И я увидел в зените звезду — яркую и колкую.

Ее свет ударил острием только в один мой — левый глаз.

Боль была мгновенной и адской — и эта боль была вся моя жизнь.

И я увидел себя со стороны. Так бывает, говорят, сразу по смерти.

Мое тело лежало на бескрайней и гладкой белой поверхности, и над ним стоял великан, словно отлитый из стали и отшлифованный до блеска. Луч света, пронзивший мне острием глаз, был ослепительно-ярким, раскаленным мечом в руках великана.
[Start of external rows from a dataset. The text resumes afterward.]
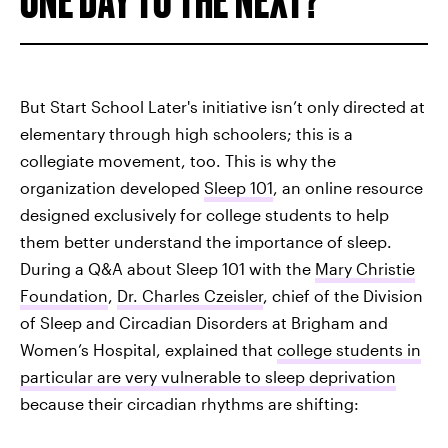
But Start School Later's initiative isn’t only directed at
elementary through high schoolers; this is a
collegiate movement, too. This is why the
organization developed
Sleep 101
, an online resource
designed exclusively for college students to help
them better understand the importance of sleep.
During a Q&A about Sleep 101 with the
Mary Christie
Foundation
,
Dr. Charles Czeisler
, chief of the Division
of Sleep and Circadian Disorders at Brigham and
Women’s Hospital, explained that
college students in
particular are very vulnerable to sleep deprivation
because their circadian rhythms are shifting: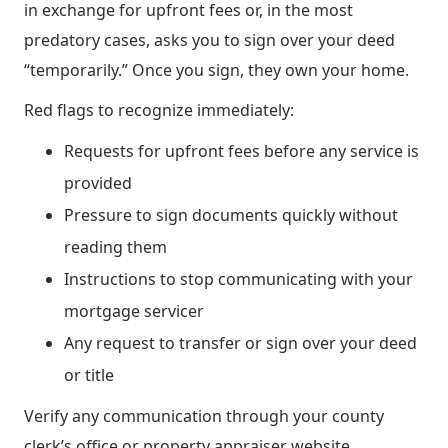
in exchange for upfront fees or, in the most
predatory cases, asks you to sign over your deed
“temporarily.” Once you sign, they own your home.
Red flags to recognize immediately:
Requests for upfront fees before any service is
provided
Pressure to sign documents quickly without
reading them
Instructions to stop communicating with your
mortgage servicer
Any request to transfer or sign over your deed
or title
Verify any communication through your county
clerk’s office or property appraiser website.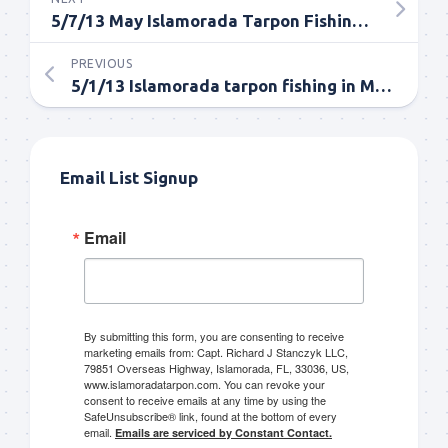
5/7/13 May Islamorada Tarpon Fishing Update
PREVIOUS
5/1/13 Islamorada tarpon fishing in May report
Email List Signup
Email
By submitting this form, you are consenting to receive
marketing emails from: Capt. Richard J Stanczyk LLC,
79851 Overseas Highway, Islamorada, FL, 33036, US,
www.islamoradatarpon.com. You can revoke your
consent to receive emails at any time by using the
SafeUnsubscribe® link, found at the bottom of every
email.
Emails are serviced by Constant Contact.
«Валхалла! — вдруг подумалось мне. — Пустая Валхалла…»

И крышка ледяного озера-гроба раскололась и разлетелась во все стороны бескрайнего пустого мироздания.

И казалось теперь по-новому — будто я не лежу навзничь на дне, а, напротив, падаю-лечу ничком, лицом вперед. С огромной высоты пустого мироздания на далекую холодную звезду, уже не угрожающую мне выколоть глаза остриями лучей.

И я падал-летел к той звезде.

Сквозь Валхаллу. Вне времен и нигде

И видел я только одну звезду в пустоте.

И когда приблизился к ней, то развернулась звезда передо мной огромной кристальной линзой.

И увидел я сквозь линзу круглую планету, на которой не было ни океанов, ни материков. А была она вся покрыта кристаллами прекрасного холодного города.

И не было у той планеты никакого светила, а светилась она сама, изнутри холодным хрустальным светом прозрачных зданий.